As it turns out there’s a handy Python package called SHAP that can answer many of these questions for you.
From their documentation, SHAP, SHapley Additive exPlanation, “is a game-theoretic approach to explain the output of any machine learning model.” Based on the Shapley Value, named after Lloyd Shapley, who introduced the model in 1951 and won the Nobel Prize in Economics in 2012.
Install SHAP with:
pip install shap
The Power of Visualization
The most compelling part about this library is its ability to visualize how each data point of each feature in your data set contributed to the model’s prediction. I tried SHAP’s visualizer out on a common housing price data set used in machine learning applications to see how much additional meaningful information it could give me.
For this experiment, I trained a model using Sci-Kit Learn’s XGBoost (eXtreme Gradient Boosting). The summary plot is generated with the ‘shap.summary_plot’.

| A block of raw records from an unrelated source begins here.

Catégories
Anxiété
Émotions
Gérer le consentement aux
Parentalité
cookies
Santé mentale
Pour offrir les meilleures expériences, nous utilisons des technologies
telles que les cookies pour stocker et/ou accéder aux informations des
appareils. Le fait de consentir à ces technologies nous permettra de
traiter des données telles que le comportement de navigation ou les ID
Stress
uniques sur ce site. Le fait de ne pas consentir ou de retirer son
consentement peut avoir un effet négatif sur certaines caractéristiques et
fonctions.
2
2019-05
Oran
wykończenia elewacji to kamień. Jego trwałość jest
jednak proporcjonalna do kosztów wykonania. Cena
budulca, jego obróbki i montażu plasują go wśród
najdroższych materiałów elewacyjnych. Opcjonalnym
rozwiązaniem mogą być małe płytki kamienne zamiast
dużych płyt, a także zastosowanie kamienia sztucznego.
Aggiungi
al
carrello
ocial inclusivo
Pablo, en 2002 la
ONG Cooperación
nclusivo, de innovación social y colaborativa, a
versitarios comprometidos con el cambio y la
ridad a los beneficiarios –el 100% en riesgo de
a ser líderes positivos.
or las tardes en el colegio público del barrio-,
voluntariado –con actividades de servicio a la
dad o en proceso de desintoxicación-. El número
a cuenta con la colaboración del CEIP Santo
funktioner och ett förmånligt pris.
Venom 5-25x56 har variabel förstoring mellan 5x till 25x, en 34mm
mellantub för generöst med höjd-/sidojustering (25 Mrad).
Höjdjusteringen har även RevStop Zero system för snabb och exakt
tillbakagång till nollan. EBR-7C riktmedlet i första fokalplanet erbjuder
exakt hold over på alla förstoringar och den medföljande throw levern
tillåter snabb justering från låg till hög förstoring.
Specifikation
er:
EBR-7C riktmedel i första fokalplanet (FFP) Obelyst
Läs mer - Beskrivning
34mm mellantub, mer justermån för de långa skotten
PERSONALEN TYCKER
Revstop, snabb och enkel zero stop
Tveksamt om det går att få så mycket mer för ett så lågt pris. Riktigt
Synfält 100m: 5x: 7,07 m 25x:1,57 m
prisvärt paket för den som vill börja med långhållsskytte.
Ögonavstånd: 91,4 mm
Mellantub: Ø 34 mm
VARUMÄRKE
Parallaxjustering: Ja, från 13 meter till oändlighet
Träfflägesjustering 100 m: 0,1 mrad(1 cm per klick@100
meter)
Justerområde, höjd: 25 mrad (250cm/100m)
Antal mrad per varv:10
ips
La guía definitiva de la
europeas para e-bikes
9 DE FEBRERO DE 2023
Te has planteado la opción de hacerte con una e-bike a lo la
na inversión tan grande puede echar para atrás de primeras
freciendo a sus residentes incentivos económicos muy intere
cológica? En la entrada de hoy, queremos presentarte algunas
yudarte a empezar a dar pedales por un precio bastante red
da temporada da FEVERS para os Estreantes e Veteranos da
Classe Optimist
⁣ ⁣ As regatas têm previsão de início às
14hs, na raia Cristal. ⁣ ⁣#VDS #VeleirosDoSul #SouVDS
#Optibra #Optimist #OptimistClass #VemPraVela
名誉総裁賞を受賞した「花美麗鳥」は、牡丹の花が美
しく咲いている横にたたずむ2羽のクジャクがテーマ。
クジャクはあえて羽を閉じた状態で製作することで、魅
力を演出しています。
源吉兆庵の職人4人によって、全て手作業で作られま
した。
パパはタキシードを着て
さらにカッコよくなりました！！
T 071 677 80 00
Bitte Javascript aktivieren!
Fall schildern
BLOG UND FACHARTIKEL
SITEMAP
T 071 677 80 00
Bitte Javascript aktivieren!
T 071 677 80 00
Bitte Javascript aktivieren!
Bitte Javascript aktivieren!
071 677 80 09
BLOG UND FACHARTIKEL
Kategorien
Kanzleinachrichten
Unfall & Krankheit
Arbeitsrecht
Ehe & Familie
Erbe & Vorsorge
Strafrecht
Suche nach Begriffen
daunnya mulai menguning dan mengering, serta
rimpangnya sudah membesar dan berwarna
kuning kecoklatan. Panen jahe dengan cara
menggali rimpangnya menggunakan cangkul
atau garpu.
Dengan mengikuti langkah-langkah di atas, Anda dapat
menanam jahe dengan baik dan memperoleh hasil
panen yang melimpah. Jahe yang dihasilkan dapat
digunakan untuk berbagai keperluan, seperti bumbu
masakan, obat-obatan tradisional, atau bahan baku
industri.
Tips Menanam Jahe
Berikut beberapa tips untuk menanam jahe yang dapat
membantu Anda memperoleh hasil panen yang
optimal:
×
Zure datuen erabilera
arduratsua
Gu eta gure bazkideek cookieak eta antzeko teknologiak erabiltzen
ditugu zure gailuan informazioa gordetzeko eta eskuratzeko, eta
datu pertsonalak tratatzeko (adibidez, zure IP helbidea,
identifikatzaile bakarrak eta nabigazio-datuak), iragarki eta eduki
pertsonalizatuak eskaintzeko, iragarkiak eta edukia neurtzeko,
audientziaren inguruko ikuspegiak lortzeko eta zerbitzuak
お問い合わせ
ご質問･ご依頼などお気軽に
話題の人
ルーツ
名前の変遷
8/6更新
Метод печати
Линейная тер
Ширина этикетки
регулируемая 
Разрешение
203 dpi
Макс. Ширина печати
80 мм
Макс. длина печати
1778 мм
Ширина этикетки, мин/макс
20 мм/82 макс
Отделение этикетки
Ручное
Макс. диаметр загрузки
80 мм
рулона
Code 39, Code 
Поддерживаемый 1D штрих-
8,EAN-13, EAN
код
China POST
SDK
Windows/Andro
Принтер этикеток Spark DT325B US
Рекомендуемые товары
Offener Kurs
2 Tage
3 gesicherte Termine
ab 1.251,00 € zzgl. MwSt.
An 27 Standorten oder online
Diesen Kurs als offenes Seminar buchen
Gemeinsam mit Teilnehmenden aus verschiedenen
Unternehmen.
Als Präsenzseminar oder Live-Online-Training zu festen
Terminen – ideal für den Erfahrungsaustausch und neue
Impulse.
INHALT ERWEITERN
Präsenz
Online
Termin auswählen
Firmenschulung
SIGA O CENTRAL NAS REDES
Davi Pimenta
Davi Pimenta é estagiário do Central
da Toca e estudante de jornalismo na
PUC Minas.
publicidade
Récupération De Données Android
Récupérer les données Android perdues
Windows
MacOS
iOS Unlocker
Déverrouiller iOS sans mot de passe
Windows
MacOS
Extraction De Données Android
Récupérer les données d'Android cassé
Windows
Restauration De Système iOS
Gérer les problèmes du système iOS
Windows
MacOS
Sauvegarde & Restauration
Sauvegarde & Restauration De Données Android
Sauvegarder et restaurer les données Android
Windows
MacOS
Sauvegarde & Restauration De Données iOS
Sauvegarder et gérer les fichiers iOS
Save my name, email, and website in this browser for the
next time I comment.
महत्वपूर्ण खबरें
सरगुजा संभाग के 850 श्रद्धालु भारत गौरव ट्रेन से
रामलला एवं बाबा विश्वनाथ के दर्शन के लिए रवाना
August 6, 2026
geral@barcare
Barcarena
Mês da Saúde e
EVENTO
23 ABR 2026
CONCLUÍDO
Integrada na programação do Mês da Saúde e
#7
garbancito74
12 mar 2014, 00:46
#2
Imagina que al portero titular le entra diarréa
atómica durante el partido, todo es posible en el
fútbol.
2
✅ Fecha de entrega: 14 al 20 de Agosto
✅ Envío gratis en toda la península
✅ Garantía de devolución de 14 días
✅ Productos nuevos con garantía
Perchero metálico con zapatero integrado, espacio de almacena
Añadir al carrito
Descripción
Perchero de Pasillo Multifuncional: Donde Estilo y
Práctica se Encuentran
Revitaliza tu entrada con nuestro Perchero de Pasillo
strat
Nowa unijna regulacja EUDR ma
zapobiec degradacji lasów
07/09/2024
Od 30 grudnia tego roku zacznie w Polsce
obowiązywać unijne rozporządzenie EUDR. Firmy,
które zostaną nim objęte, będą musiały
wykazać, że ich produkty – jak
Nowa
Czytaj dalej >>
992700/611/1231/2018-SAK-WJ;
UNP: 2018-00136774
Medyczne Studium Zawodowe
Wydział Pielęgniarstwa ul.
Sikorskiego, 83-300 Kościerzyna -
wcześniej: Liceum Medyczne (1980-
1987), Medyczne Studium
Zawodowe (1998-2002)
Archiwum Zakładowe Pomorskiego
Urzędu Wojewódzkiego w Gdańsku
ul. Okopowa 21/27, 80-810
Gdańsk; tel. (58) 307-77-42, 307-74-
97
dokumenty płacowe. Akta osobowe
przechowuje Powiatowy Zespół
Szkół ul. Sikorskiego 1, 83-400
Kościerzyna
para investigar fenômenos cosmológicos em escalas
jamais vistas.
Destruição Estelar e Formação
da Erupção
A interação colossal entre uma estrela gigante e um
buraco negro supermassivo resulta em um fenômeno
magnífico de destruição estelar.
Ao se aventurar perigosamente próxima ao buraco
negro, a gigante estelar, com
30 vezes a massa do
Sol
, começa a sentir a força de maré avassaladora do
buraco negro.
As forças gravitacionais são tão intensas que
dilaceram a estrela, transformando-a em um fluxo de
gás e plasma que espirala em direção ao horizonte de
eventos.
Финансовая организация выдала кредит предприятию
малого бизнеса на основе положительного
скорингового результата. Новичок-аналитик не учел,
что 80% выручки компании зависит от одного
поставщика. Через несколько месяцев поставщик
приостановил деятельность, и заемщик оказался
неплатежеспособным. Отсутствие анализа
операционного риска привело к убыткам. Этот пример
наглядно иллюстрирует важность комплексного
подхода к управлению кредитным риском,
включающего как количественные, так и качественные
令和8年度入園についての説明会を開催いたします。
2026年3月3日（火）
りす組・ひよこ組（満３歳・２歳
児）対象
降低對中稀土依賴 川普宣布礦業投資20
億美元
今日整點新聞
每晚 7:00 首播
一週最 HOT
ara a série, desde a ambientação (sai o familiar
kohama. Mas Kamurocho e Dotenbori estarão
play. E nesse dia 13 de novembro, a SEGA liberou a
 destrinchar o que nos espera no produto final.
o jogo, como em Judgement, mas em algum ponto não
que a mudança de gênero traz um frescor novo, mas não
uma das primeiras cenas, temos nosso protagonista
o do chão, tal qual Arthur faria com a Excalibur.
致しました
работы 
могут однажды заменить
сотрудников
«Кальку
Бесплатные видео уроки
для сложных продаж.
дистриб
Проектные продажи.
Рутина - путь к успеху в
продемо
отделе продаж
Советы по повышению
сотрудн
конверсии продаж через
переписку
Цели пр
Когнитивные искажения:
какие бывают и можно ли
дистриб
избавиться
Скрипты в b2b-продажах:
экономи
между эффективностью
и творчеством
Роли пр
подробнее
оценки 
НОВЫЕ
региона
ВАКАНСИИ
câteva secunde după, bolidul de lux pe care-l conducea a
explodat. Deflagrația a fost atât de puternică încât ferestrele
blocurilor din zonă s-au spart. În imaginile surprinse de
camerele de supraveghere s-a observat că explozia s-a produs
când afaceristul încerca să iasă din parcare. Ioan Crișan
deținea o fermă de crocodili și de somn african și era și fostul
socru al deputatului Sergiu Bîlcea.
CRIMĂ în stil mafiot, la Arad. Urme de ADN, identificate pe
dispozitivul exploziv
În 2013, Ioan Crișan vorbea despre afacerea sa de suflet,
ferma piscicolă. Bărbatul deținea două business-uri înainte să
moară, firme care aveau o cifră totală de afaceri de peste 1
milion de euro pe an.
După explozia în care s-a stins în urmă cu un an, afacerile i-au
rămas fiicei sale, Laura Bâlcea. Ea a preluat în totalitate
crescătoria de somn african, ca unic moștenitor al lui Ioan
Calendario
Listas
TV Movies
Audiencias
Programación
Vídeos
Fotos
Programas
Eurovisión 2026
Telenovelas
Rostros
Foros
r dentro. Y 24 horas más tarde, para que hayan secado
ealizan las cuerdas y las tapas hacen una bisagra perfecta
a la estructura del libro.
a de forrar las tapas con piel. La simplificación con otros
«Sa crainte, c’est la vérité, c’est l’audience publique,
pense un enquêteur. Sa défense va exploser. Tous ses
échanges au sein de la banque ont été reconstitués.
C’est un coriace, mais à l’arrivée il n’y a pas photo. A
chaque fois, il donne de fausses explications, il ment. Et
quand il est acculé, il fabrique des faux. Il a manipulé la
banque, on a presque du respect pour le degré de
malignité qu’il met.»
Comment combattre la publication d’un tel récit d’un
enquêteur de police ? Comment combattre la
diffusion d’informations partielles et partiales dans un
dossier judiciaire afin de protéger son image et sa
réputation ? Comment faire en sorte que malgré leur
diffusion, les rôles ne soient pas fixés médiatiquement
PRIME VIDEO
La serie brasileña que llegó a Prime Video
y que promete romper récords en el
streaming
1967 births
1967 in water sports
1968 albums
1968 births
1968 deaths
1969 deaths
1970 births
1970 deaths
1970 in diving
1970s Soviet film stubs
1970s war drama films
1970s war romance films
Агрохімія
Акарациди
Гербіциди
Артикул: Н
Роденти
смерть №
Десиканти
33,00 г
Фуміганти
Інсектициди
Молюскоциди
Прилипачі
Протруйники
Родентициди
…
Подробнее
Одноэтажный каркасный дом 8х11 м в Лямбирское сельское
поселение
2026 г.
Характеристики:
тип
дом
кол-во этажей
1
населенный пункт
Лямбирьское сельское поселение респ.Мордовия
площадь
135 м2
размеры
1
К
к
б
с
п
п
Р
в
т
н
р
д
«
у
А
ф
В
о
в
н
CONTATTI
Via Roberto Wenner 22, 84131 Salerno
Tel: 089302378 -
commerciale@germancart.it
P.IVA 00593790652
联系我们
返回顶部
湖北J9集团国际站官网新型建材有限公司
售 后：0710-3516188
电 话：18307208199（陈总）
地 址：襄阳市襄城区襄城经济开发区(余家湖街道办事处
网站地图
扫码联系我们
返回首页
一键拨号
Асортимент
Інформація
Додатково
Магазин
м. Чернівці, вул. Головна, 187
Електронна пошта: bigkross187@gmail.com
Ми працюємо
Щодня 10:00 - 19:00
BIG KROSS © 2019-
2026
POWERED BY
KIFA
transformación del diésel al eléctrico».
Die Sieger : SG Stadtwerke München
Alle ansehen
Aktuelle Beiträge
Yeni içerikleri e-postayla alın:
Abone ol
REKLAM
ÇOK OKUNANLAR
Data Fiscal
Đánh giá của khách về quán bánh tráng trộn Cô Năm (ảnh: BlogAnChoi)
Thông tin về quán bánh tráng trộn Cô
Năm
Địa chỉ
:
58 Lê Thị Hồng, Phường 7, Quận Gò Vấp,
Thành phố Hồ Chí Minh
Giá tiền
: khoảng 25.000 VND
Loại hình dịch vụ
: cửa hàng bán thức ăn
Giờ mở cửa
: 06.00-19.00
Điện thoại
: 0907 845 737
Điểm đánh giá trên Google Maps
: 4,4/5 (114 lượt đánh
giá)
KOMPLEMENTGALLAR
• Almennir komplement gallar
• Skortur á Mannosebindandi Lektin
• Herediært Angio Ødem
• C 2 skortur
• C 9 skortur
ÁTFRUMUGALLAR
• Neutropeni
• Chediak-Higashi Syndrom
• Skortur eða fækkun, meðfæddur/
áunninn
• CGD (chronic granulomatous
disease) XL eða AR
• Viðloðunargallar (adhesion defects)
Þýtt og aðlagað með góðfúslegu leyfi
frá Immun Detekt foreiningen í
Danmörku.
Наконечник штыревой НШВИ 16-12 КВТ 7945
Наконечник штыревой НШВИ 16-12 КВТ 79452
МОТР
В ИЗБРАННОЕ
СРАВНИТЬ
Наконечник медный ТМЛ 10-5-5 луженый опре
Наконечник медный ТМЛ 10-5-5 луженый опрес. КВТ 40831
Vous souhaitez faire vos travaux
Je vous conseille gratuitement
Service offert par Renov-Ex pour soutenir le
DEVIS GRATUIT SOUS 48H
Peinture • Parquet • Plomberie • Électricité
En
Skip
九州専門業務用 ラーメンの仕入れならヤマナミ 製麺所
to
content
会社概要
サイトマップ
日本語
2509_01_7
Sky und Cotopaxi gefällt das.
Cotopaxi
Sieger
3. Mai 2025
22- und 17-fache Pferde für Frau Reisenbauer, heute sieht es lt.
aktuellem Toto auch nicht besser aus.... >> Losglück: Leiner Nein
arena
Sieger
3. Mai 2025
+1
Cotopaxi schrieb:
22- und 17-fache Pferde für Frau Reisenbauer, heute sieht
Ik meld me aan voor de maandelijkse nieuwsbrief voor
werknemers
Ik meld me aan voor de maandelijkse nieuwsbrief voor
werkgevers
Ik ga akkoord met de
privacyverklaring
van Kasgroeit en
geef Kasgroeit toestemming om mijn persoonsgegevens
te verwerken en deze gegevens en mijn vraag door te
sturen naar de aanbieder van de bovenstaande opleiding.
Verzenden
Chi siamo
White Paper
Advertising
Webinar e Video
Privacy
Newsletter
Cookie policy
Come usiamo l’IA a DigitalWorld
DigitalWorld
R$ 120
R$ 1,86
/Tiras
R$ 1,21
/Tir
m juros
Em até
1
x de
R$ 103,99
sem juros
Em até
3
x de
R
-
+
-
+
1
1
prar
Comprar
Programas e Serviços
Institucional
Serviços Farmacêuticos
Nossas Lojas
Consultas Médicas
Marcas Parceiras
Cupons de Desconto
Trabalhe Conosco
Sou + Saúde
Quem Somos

The x-axis shows the magnitude of the impact on the model (the median house price), the y-axis ranks the features by importance. The importance is measured as the average Shapley value. The color displays the magnitude of the feature.
Interpreting the Graph
From the visualizer, we can gather that when the LSTAT (% lower status of the population) was high, it had a very large negative impact on the model’s prediction of the house price.
Conversely, a low LSTAT had a very large, yet more concentrated, positive impact on the model’s prediction of the house price. A high NOX value (nitric oxides concentration in PPM) both had a slightly positive and negative effect on the model’s prediction but had a net negative impact. A low NOX value on the other hand only served to increase the model’s prediction of the house price.
The SHAP visual explainer allows you to easily draw conclusions about every feature. It’s quite interesting to go through each one individually and hypothesize why each feature might have such an impact on the model’s prediction.
SHAP also allows you to drill down further into individual housing predictions to see how each feature affected the model’s prediction of price; as in, choosing a specific house in the data set to see how each factor (feature) contributed to the model’s prediction of said house’s price.
This more granular explanatory visualization can be called upon with the .force_plot method, displayed below:
Even if you have a solid understanding of interpreting machine learning models, this library may seem to be a bit of a novelty. Well, if you’ve ever had to explain your machine learning project to a less tech-savvy friend or co-worker, you might rethink its value.
A picture is worth a thousand words and this just might be the closest thing we can get to a picture of a machine learning algorithm.